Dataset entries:
+ + + +

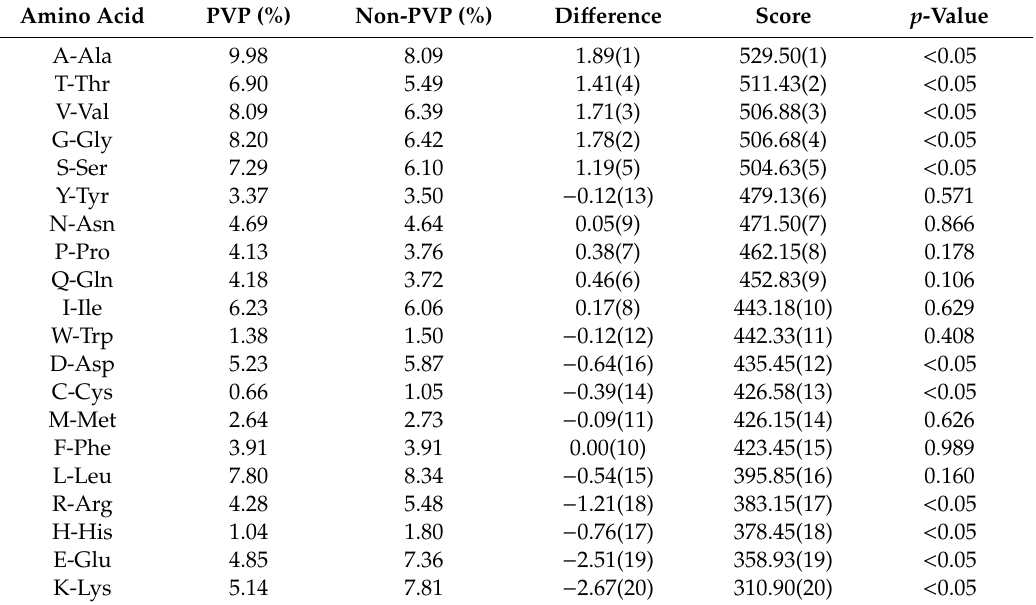
Table 7. The propensity scores of twenty amino acids to be phage virion proteins (score) along with amino acid compositions (%) of PVPs and non-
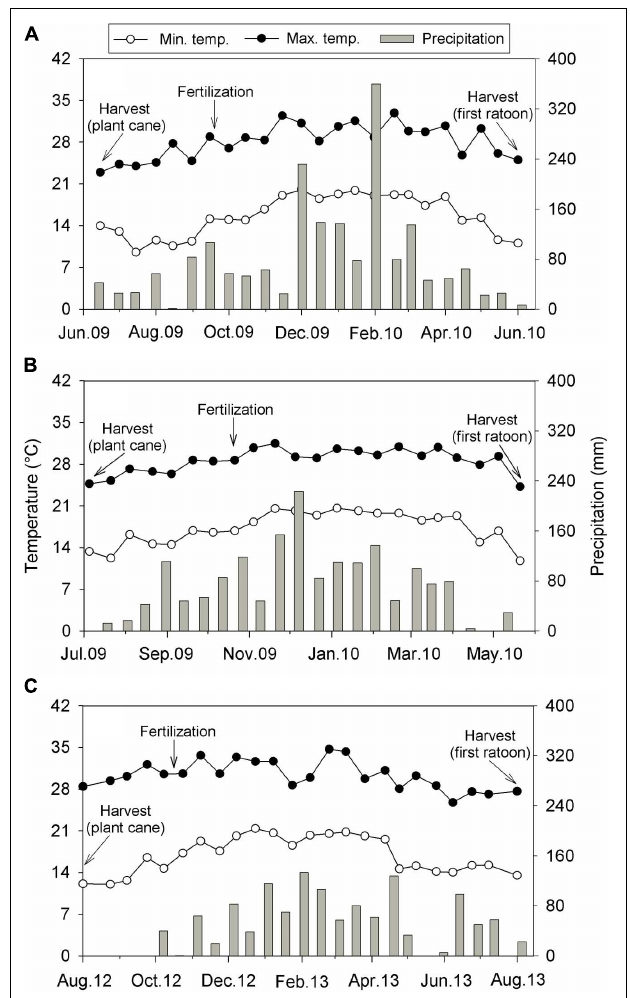
FIGURE 1 | Biweekly precipitation and mean biweekly minimum and maximum air temperatures during a sugarcane growing season (first ratoon cycle) conducted at Site 1 (A), Site 2 (B), and Site 3 (C), all located in the Southeast region of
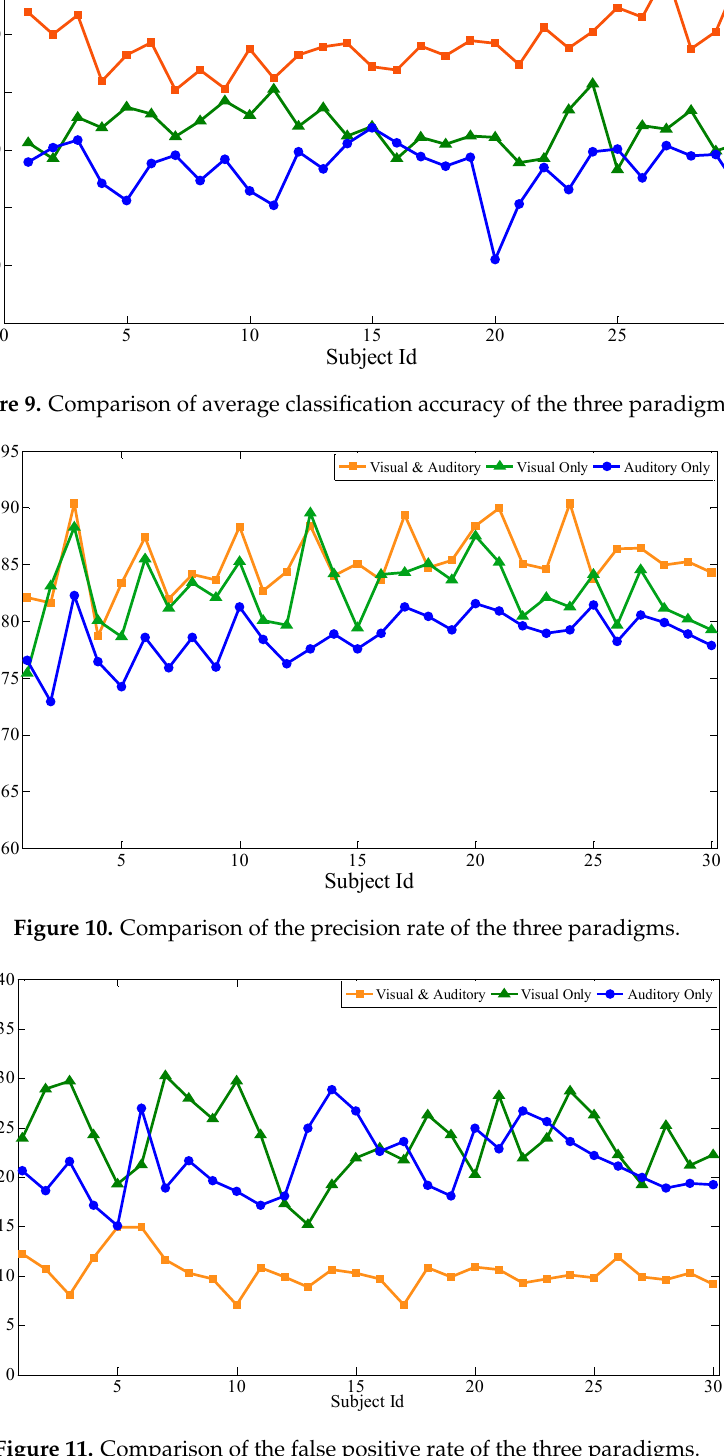
Figure 11. Comparison of the false positive rate of the three paradigms.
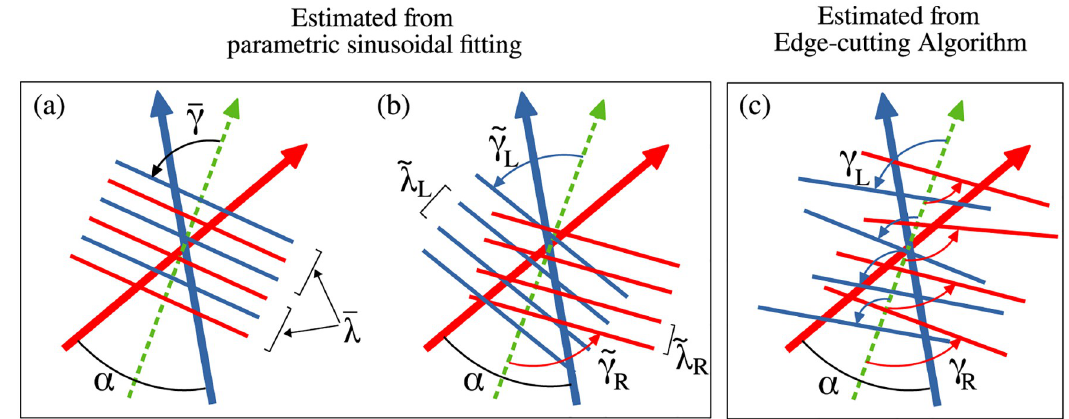
Fig 6. Summary of different methods to estimate orientation γ and physical separation λ of the stripes. The arrows in blue and red represents the direction of motion of the two groups. The schematic diagrams are shown for an arbitrary crossing angle. The dashed green arrow indicates the bisector of the crossing angle between the two group direction vectors. The lines in blue and red show the stripes from the two groups. γ is the angle between the direction of stripes and the bisector of crossing angle, always measured counterclockwise. (a) Estimation of orientation � g of the stripes and physical separation � l between two stripes from the same group using the parametric sinusoidal fitting. In doing this calculation it was assumed that stripes from the two groups are parallel to each other and are equispaced, as shown in the figure. (b) Orientation of the stripes from the two groups when we assume that stripes from the same group are parallel to each other and are equispaced. ~ g group direction vectors are left and right to the direction of bisector respectively. Using the same convention, ~ g spatial separation between the stripes in those cases. This calculation was also done by fitting the two dimensional sine curve. (c) Estimation of orientation of the individual stripes that were found using the edge-cutting algorithm, for the two groups. γ L or γ R denote the orientation of individual stripes whose group direction vector is left or right to the direction of bisector respectively.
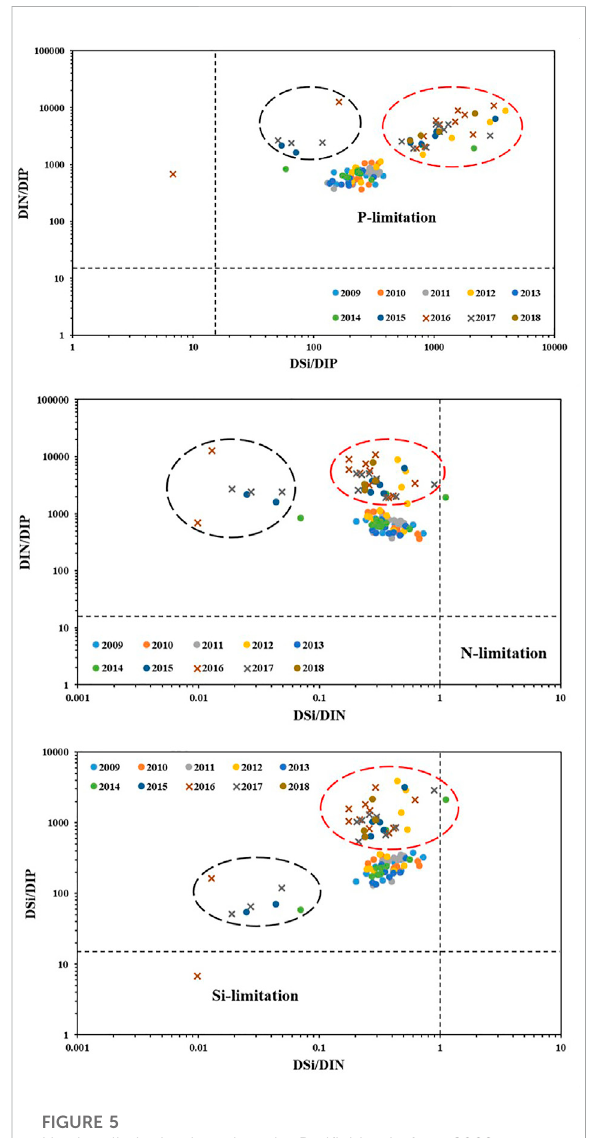
FIGURE 5 Nutrient limitation based on the Red fi eld ratio from 2009 to 2018 at LJ. Dotted lines mark the Red fi eld ratio of potential nutrient limitations (Si:N:P of 16:16:1). Black dotted circles indicate the summers of 2016 and 2017, and red dotted circles indicate the other seasons of 2016 and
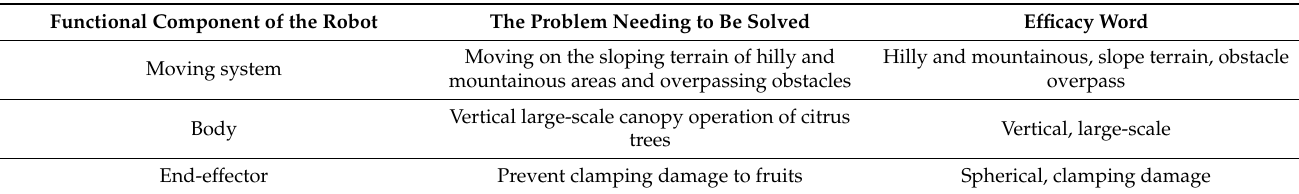
Table 4. Key problems to be solved for each functional component of the citrus picking robot and the corresponding efficacy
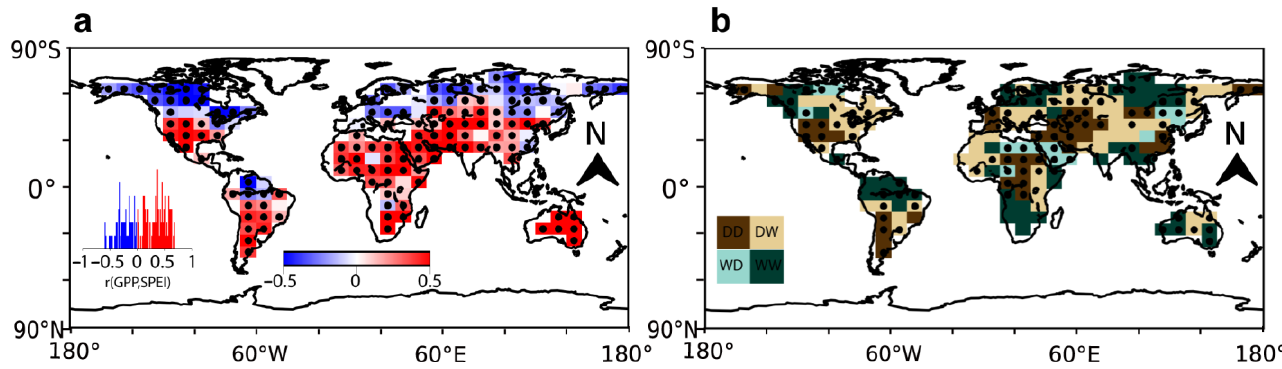
Figure 7. SPEI-9 correlation with CCDAS-GPP and the drought trend identified by SPEI-9. ( a ), Pear- son correlation between SPEI-9 and CCDAS-GPP over 1980 – 2015, dots denote significant correlation ( p < 0.05), the inset depicts the distribution of positive and negative correlations. (b), the dry/wet condition shift for each grid, dry or wet is defined when the mean value of the 9-month SPEI is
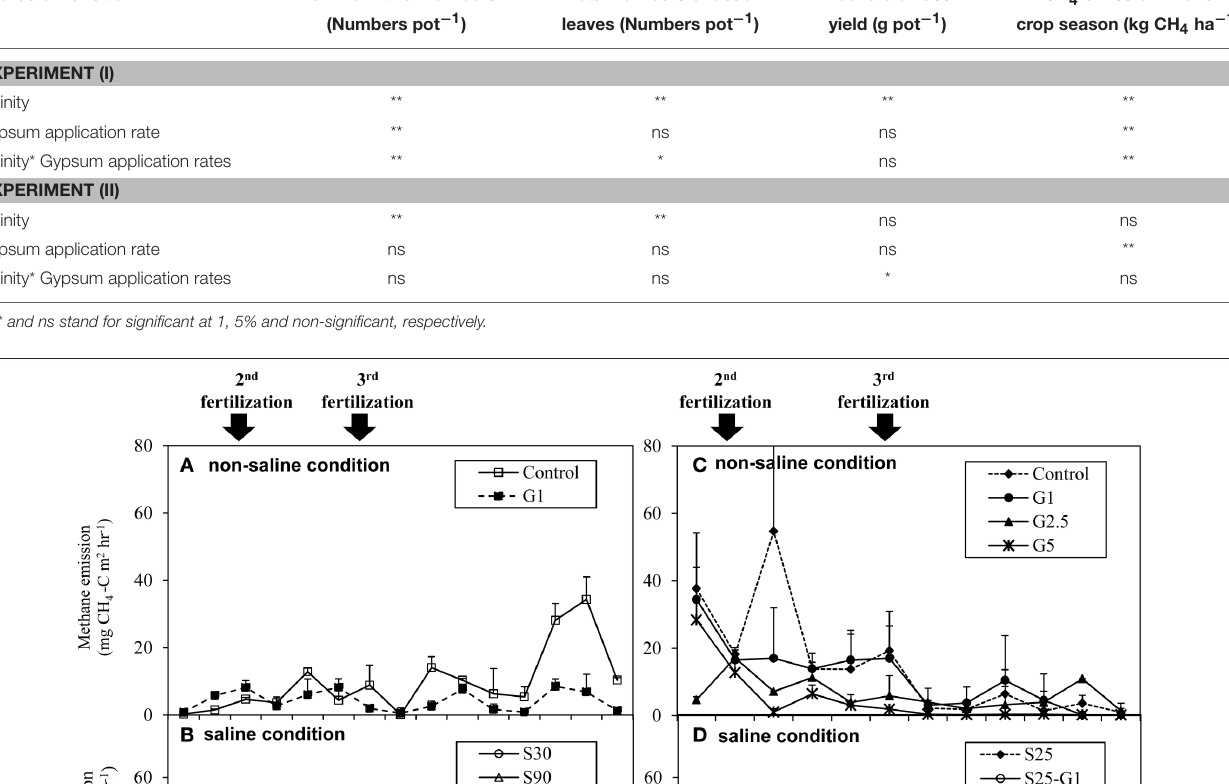
TABLE 4 | Results of ANOVA test for CH 4 emission and crop growth. Source of variation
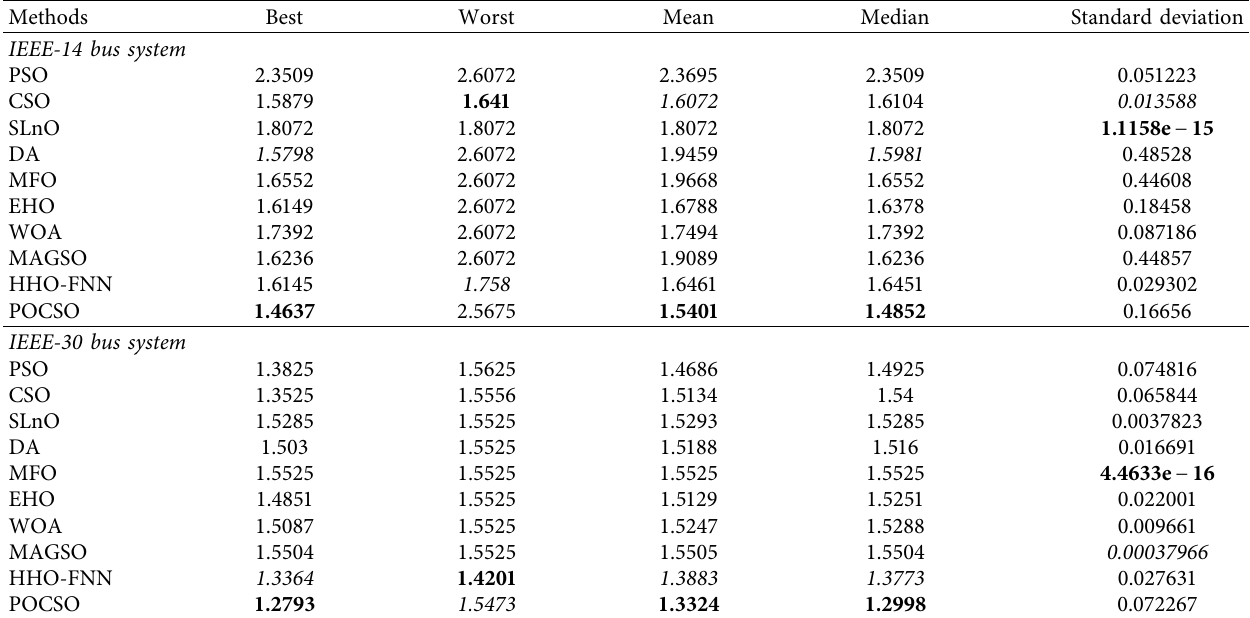
Table 10: Statistical evaluation of the proposed and conventional work for optimal power generation IEEE-14 and IEEE-30 bus systems.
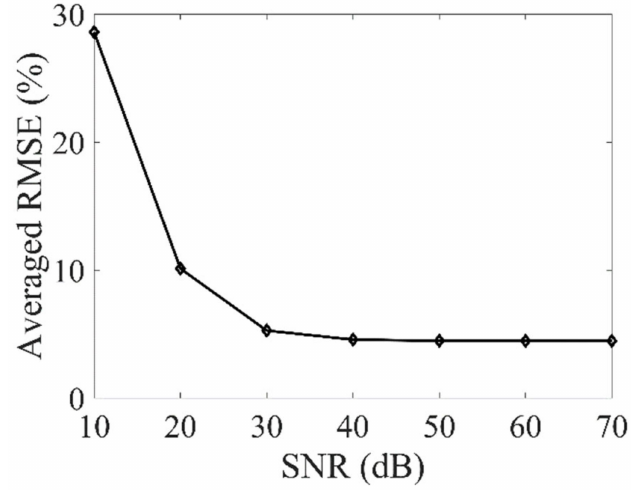
Figure 11. The averaged RMSE under different measurement SNR.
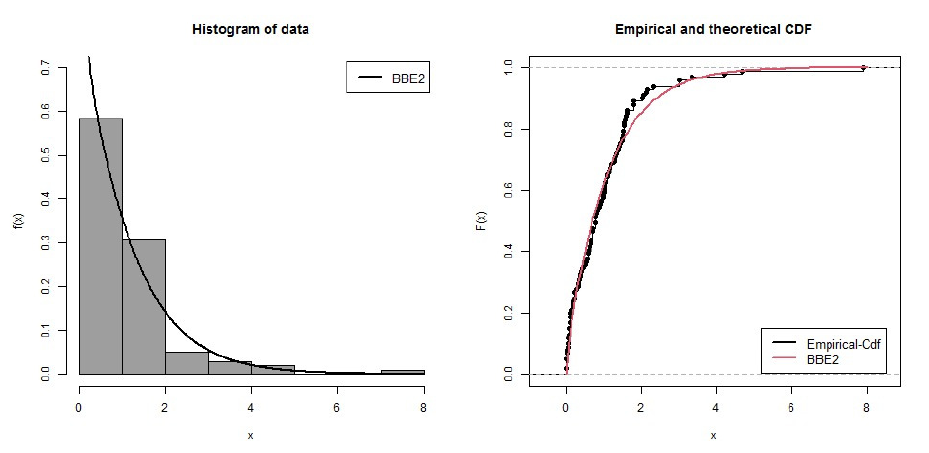
Figure 3. Plots of the epdf and ecdf for the BBE 2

+ + + +

*Task objective*: Each line above should be returned exactly as written, apart from any pictures.

*Result below*:
Table 7. The propensity scores of twenty amino acids to be phage virion proteins (score) along with amino acid compositions (%) of PVPs and non-
FIGURE 1 | Biweekly precipitation and mean biweekly minimum and maximum air temperatures during a sugarcane growing season (first ratoon cycle) conducted at Site 1 (A), Site 2 (B), and Site 3 (C), all located in the Southeast region of
Figure 11. Comparison of the false positive rate of the three paradigms.
Fig 6. Summary of different methods to estimate orientation γ and physical separation λ of the stripes. The arrows in blue and red represents the direction of motion of the two groups. The schematic diagrams are shown for an arbitrary crossing angle. The dashed green arrow indicates the bisector of the crossing angle between the two group direction vectors. The lines in blue and red show the stripes from the two groups. γ is the angle between the direction of stripes and the bisector of crossing angle, always measured counterclockwise. (a) Estimation of orientation � g of the stripes and physical separation � l between two stripes from the same group using the parametric sinusoidal fitting. In doing this calculation it was assumed that stripes from the two groups are parallel to each other and are equispaced, as shown in the figure. (b) Orientation of the stripes from the two groups when we assume that stripes from the same group are parallel to each other and are equispaced. ~ g group direction vectors are left and right to the direction of bisector respectively. Using the same convention, ~ g spatial separation between the stripes in those cases. This calculation was also done by fitting the two dimensional sine curve. (c) Estimation of orientation of the individual stripes that were found using the edge-cutting algorithm, for the two groups. γ L or γ R denote the orientation of individual stripes whose group direction vector is left or right to the direction of bisector respectively.
FIGURE 5 Nutrient limitation based on the Red fi eld ratio from 2009 to 2018 at LJ. Dotted lines mark the Red fi eld ratio of potential nutrient limitations (Si:N:P of 16:16:1). Black dotted circles indicate the summers of 2016 and 2017, and red dotted circles indicate the other seasons of 2016 and
Table 4. Key problems to be solved for each functional component of the citrus picking robot and the corresponding efficacy
Figure 7. SPEI-9 correlation with CCDAS-GPP and the drought trend identified by SPEI-9. ( a ), Pear- son correlation between SPEI-9 and CCDAS-GPP over 1980 – 2015, dots denote significant correlation ( p < 0.05), the inset depicts the distribution of positive and negative correlations. (b), the dry/wet condition shift for each grid, dry or wet is defined when the mean value of the 9-month SPEI is
TABLE 4 | Results of ANOVA test for CH 4 emission and crop growth. Source of variation
Table 10: Statistical evaluation of the proposed and conventional work for optimal power generation IEEE-14 and IEEE-30 bus systems.
Figure 11. The averaged RMSE under different measurement SNR.
Figure 3. Plots of the epdf and ecdf for the BBE 2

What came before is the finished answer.